The predominant contributor to the rating is the parent firm's five-year risk-adjusted success ratio of 57%. The measure indicates the percentage of a firm's funds that survived and beat their respective category's median Morningstar Risk-Adjusted Return for the period. The parent firm's excellent risk-adjusted performance, as shown by its average 10-year Morningstar Rating of 3.3 stars, also bolsters the process. Lastly, the process is limited by being an actively managed strategy. Historical data, such as Morningstar's Active/Passive Barometer, finds that actively managed funds have generally underperformed their passive counterparts, especially over longer time horizons.

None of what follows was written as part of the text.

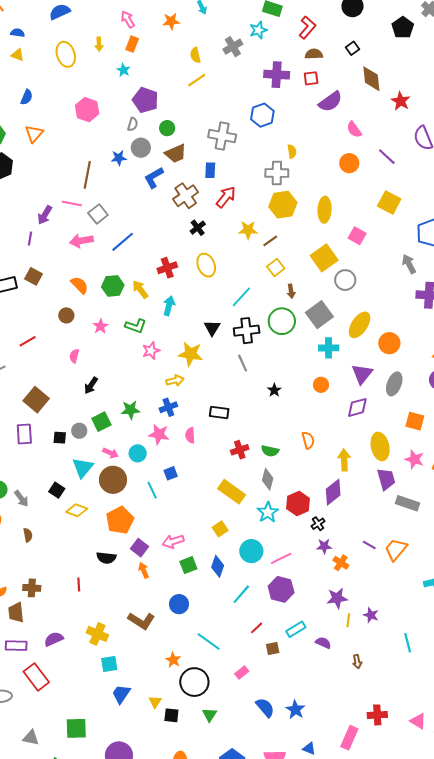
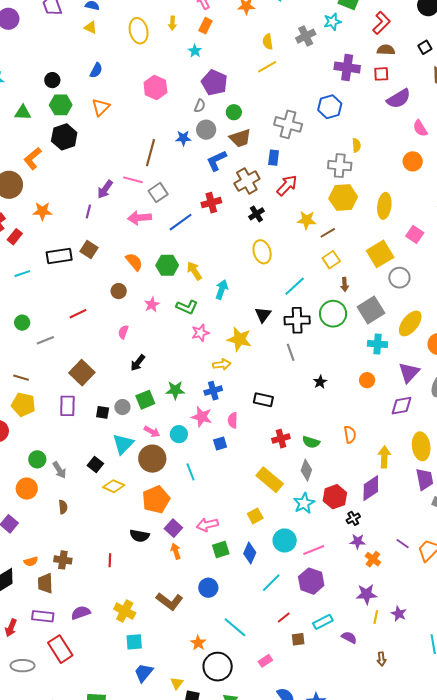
red cross: (167, 268) -> (211, 203), moved
blue square: (171, 473) -> (220, 443), moved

This strategy leans toward smaller, higher-growth companies than its average peer in the Real Estate Morningstar Category. Analyzing additional factors, this strategy has consistently had less exposure to yield compared with its Morningstar Category peers during recent years. Returning capital to shareholders often is not the highest priority of such businesses. The shares of such companies can deliver strong returns if they fulfill their growth projections, but they also carry more risk. In the latest month, the strategy was also less exposed to the Yield factor compared with Morningstar Category peers. The managers have also shown an underweight risk tilt, demonstrated by lower volatility exposure over peers in recent years. These companies have historically been a valuable ballast to steady portfolio returns during market downturns. Similarly, in recent months, the strategy also had less exposure to the Volatility factor than peers. Moreover, this strategy has been underweighting momentum stocks during these years. Momentum strategies typically bet that stocks that have recently outperformed will continue to do so, and those that have recently underperformed will keep lagging. Avoiding the former and buying the latter could indicate that managers are averse to chasing momentum. In recent months, the strategy also had less Momentum factor exposure than its peers. More information on a fund and its respective category's factor exposure can be found in the Factor Profile module within the Portfolio section.
The portfolio is overweight in real estate by 2.6 percentage points in terms of assets compared with the category average, and its healthcare allocation is similar to the category. The sectors with low exposure compared to category peers are consumer cyclical and financial services; however, the allocations are similar to the category. The portfolio has 33 holdings and is similarly diversified as peers, with 61.0% of portfolio assets concentrated within the top 10 holdings.